Directions for this task
Render every line of the items below as one numbered list, omitting the pictures and any line left blank.

Dataset

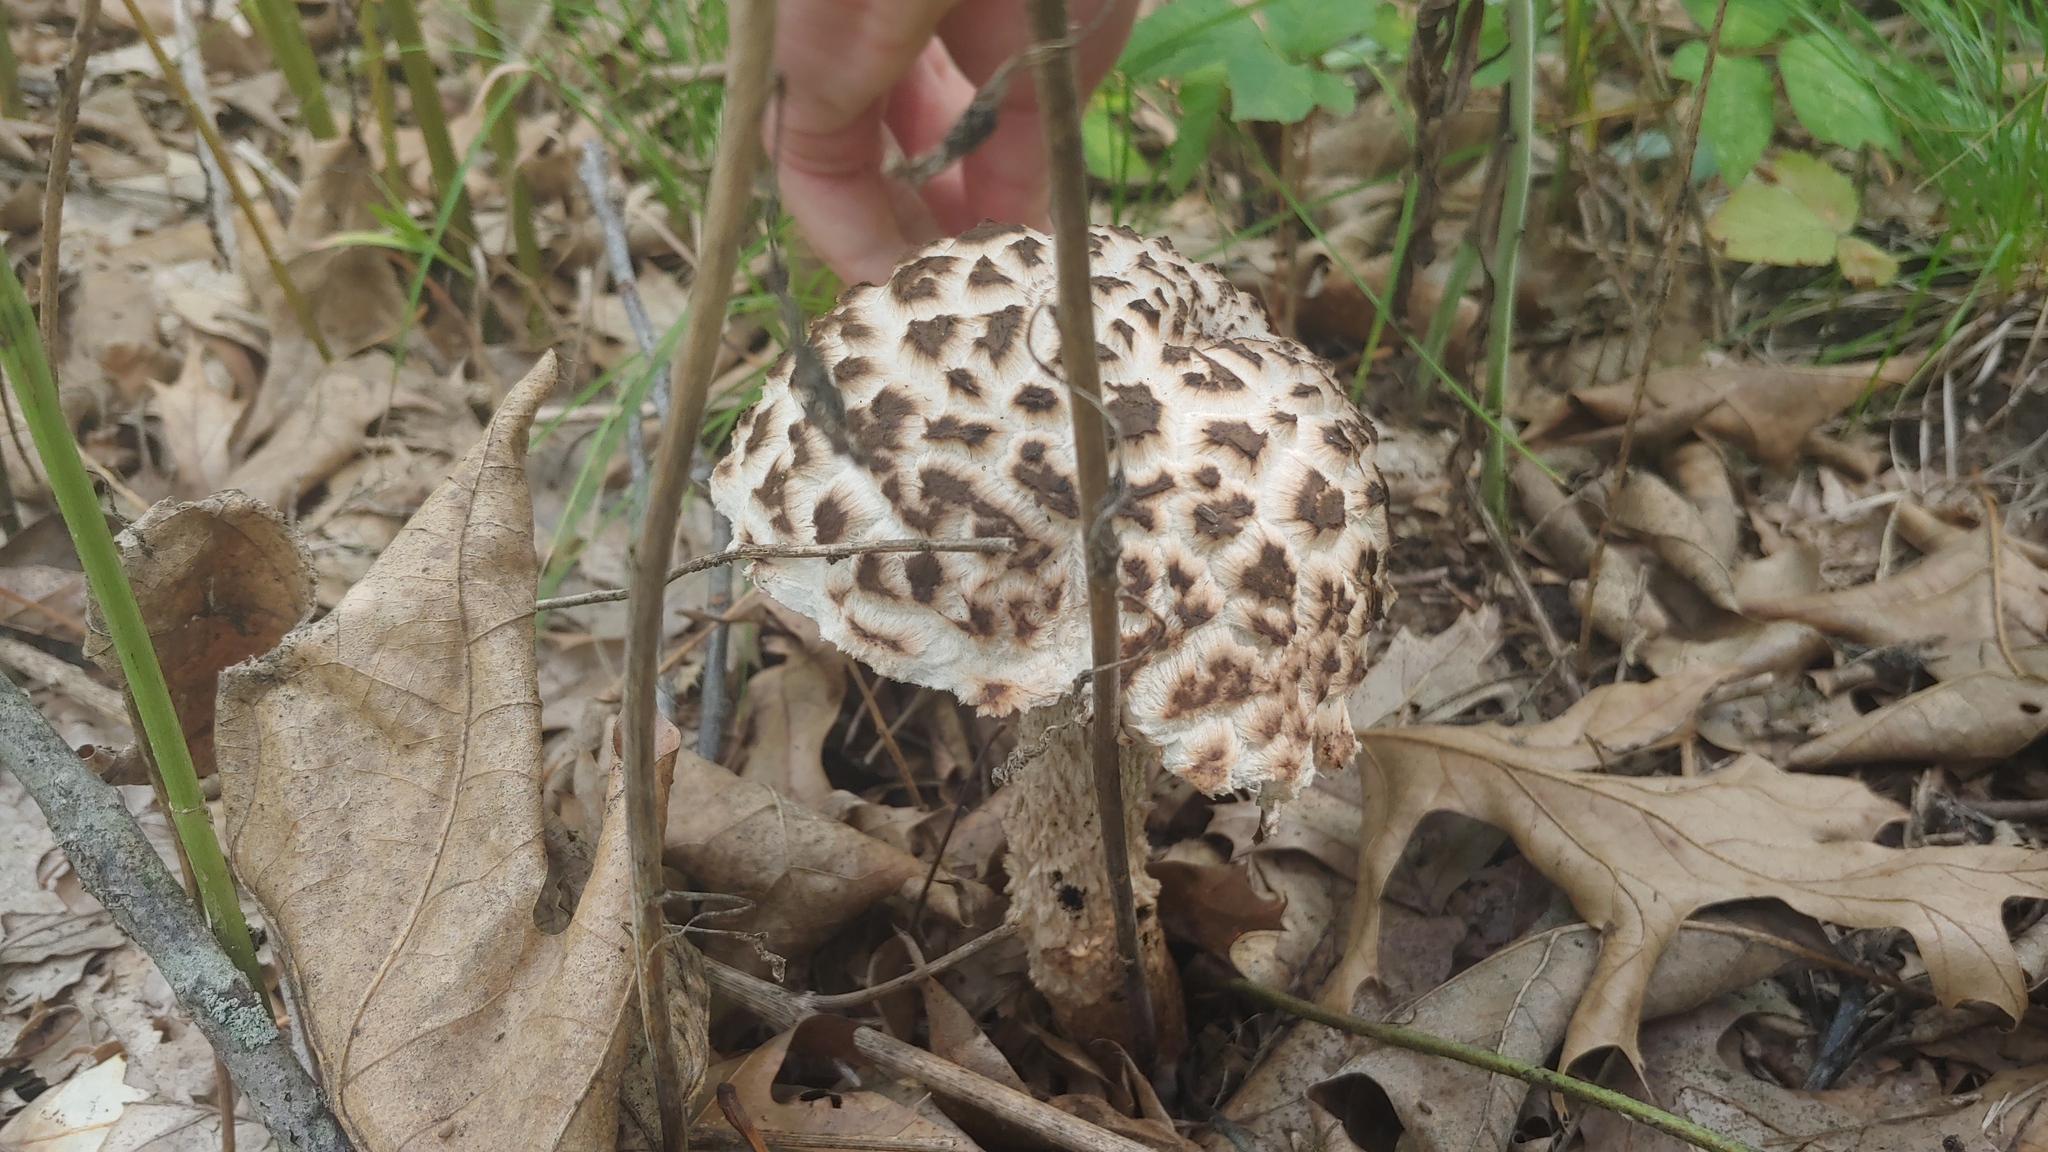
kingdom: Fungi
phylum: Basidiomycota
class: Agaricomycetes
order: Boletales
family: Boletaceae
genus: Strobilomyces
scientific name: Strobilomyces strobilaceus
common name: Old man of the woods
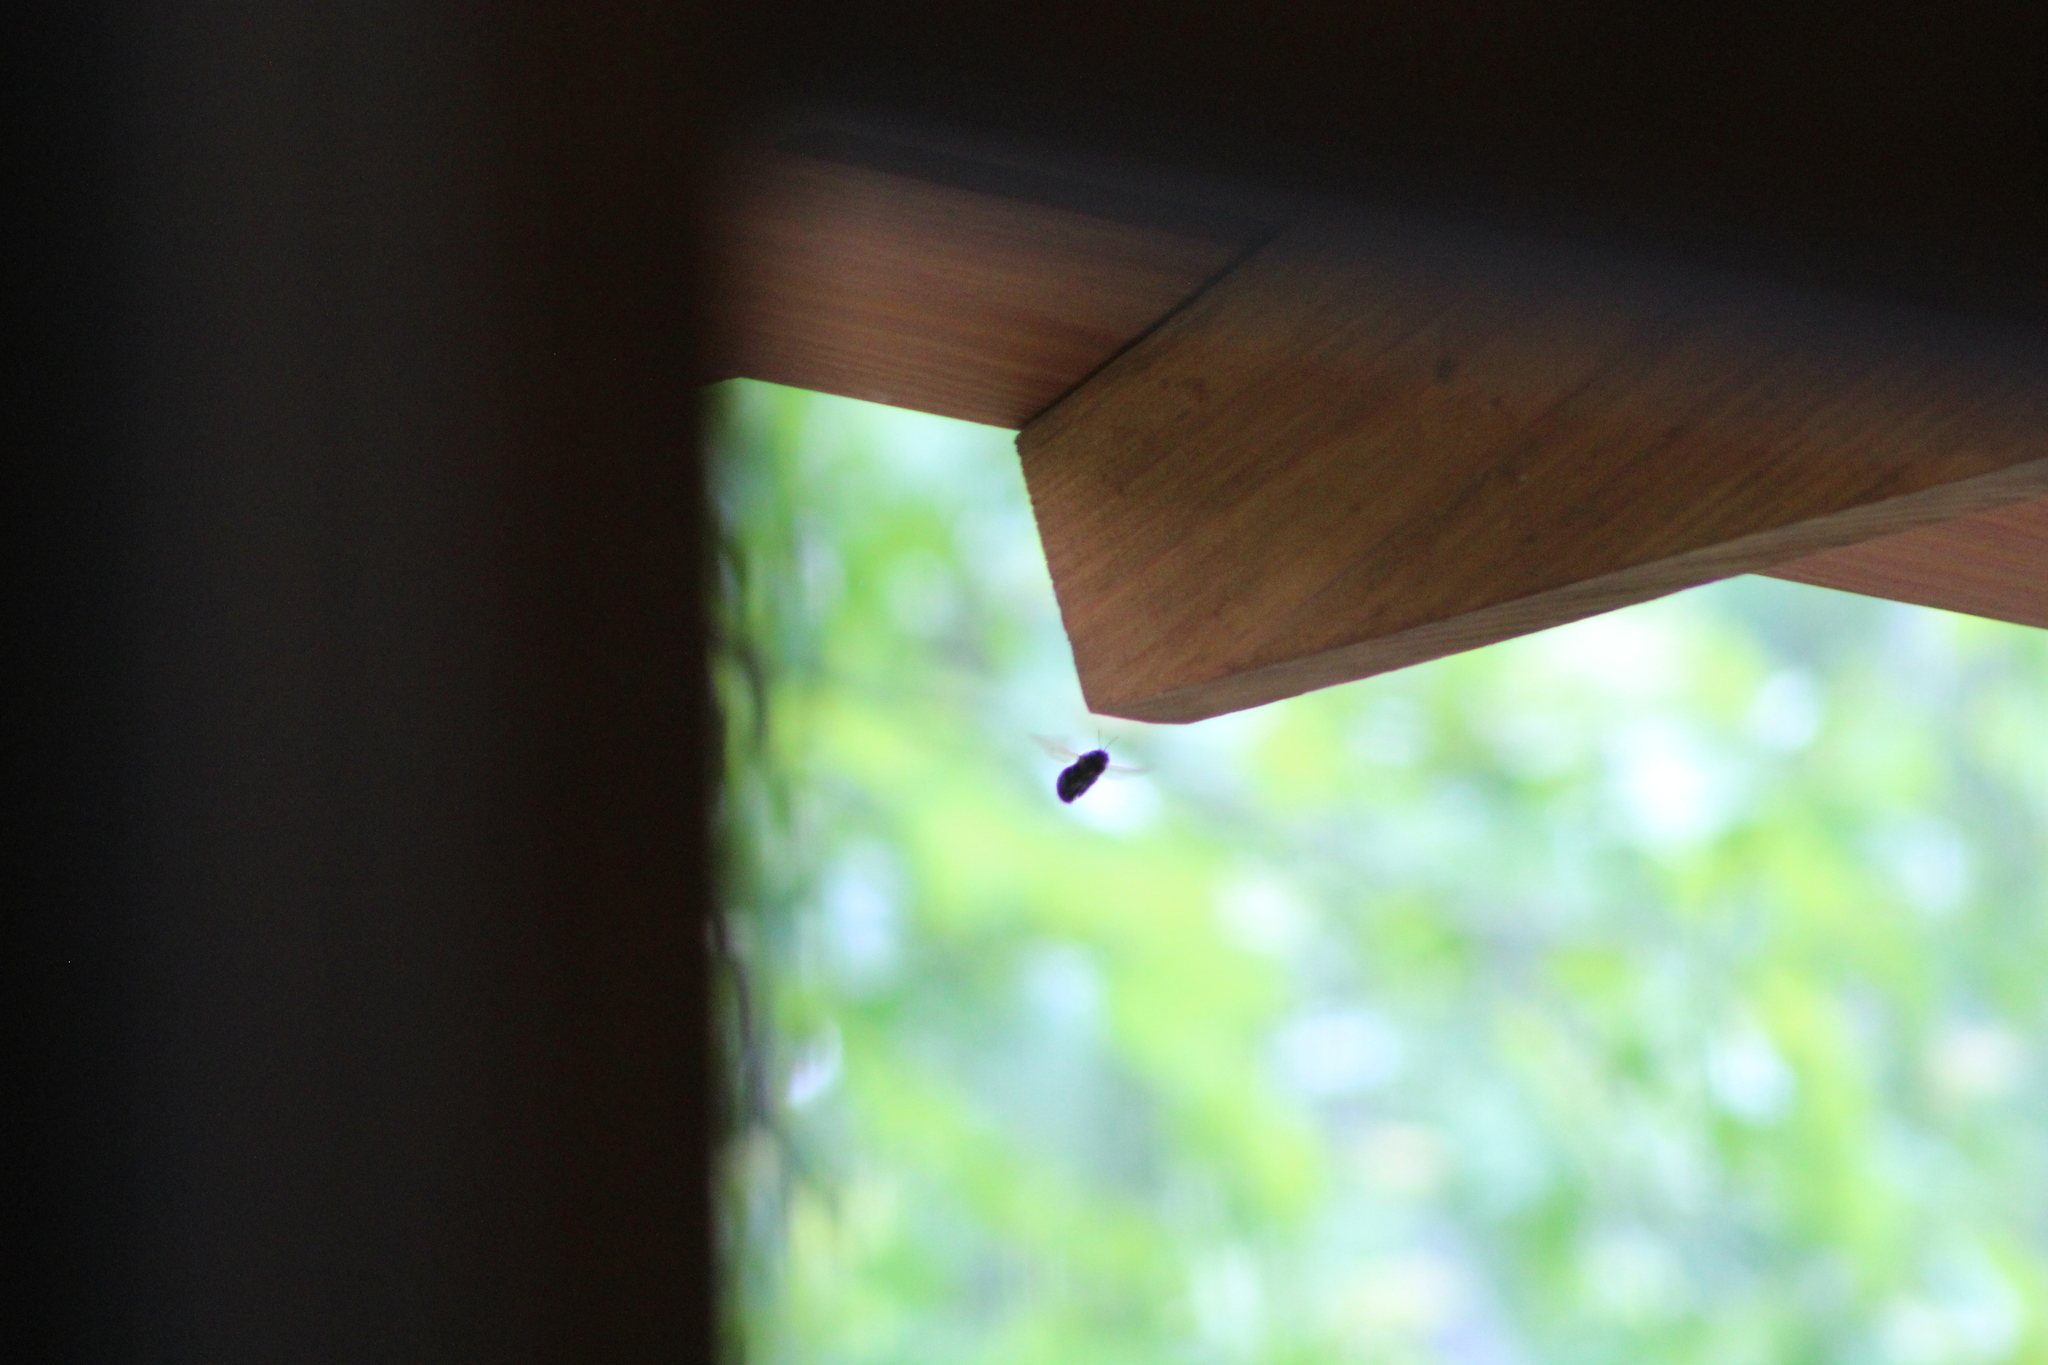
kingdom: Animalia
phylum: Arthropoda
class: Insecta
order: Hymenoptera
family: Apidae
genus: Xylocopa
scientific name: Xylocopa virginica
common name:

Exercise output
1. kingdom: Fungi
2. phylum: Basidiomycota
3. class: Agaricomycetes
4. order: Boletales
5. family: Boletaceae
6. genus: Strobilomyces
7. scientific name: Strobilomyces strobilaceus
8. common name: Old man of the woods
9. kingdom: Animalia
10. phylum: Arthropoda
11. class: Insecta
12. order: Hymenoptera
13. family: Apidae
14. genus: Xylocopa
15. scientific name: Xylocopa virginica
16. common name:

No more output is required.